Stated problem:
Please rewrite these rows with "phylum" replaced by "division" everywhere and everything else unchanged. Leave the pictures out of your answer.

Saved data entries:
%%

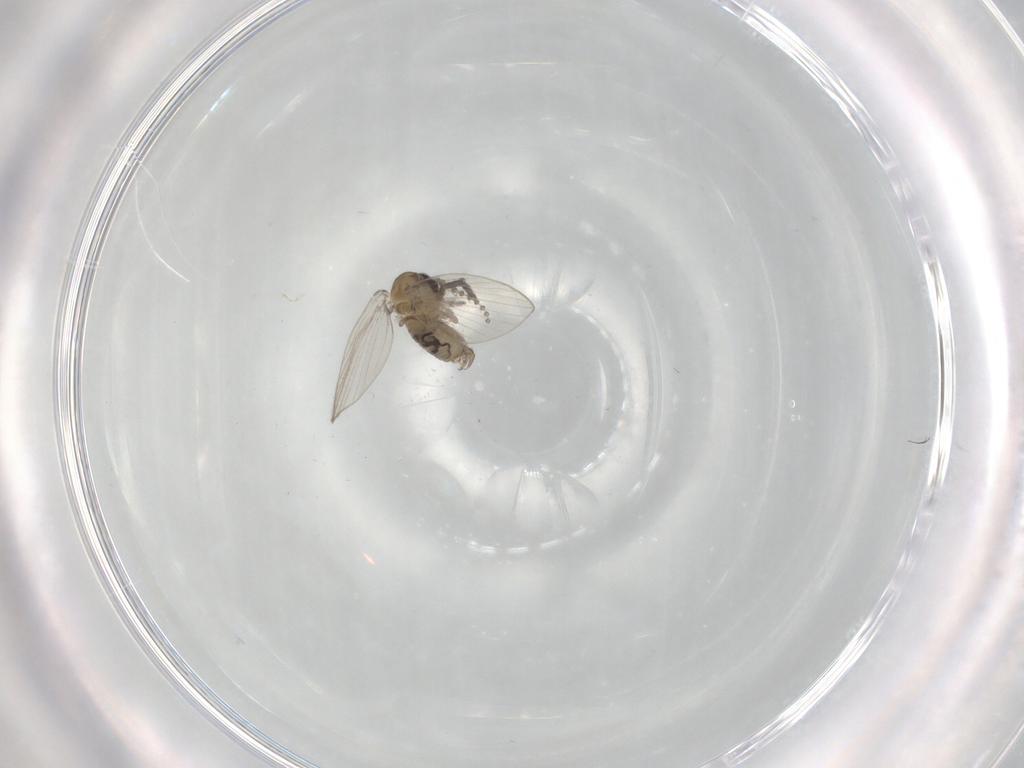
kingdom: Animalia
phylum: Arthropoda
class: Insecta
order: Diptera
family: Psychodidae
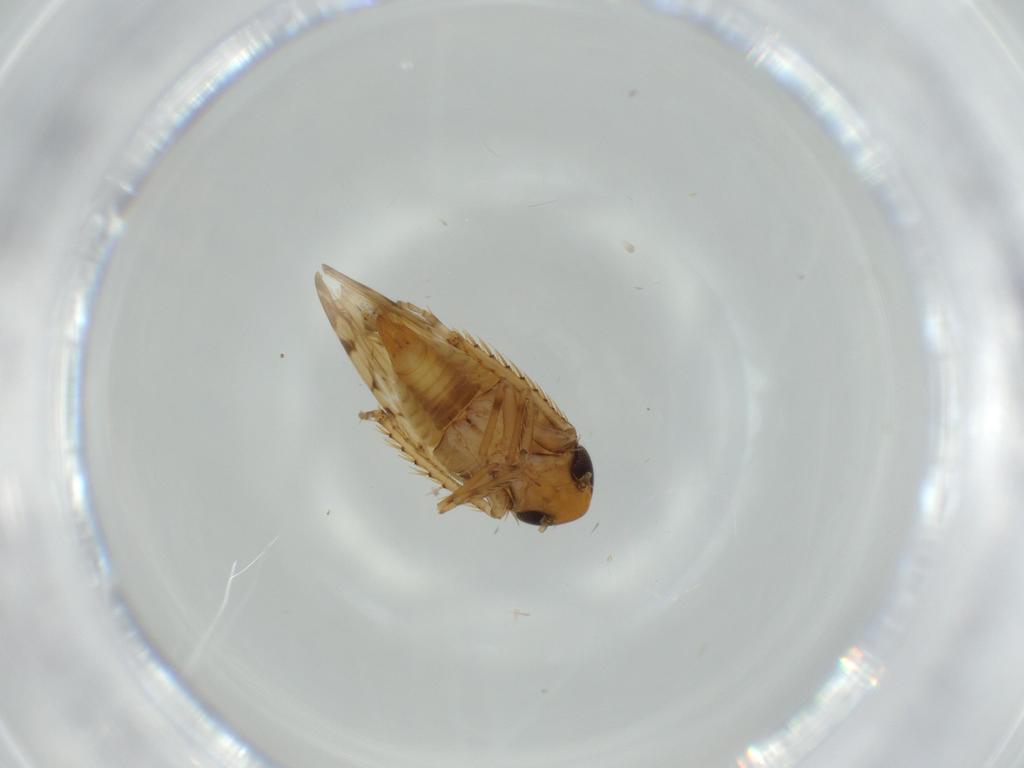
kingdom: Animalia
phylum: Arthropoda
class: Insecta
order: Hemiptera
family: Cicadellidae
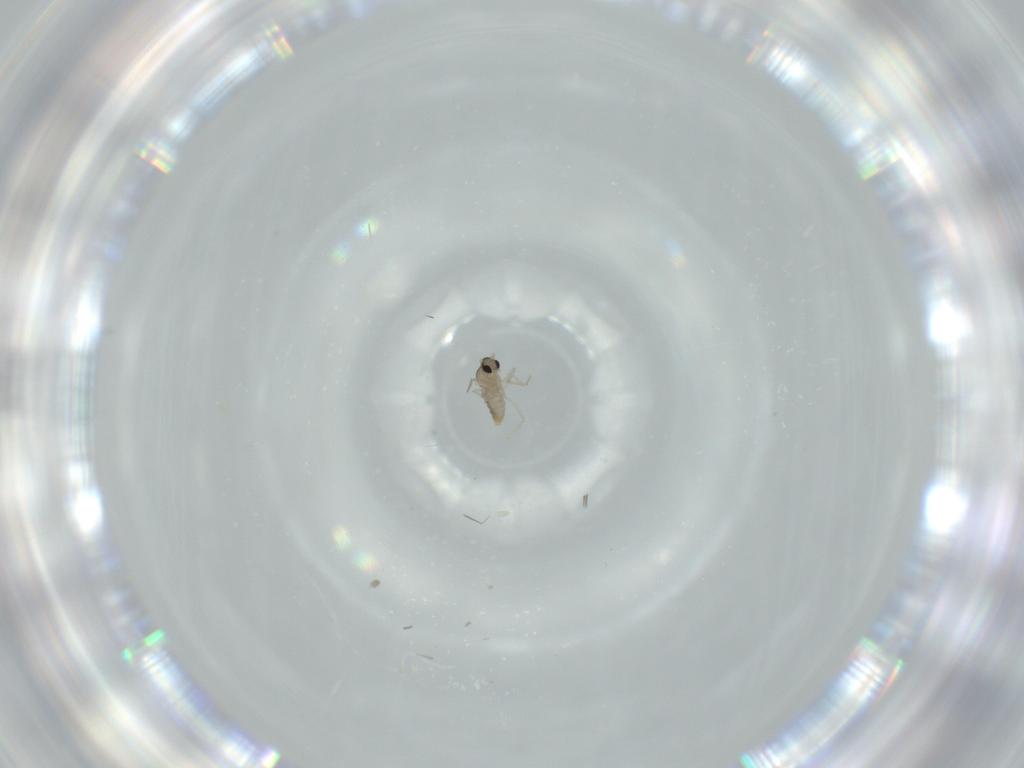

%%

Answer:
kingdom: Animalia
division: Arthropoda
class: Insecta
order: Diptera
family: Psychodidae
kingdom: Animalia
division: Arthropoda
class: Insecta
order: Hemiptera
family: Cicadellidae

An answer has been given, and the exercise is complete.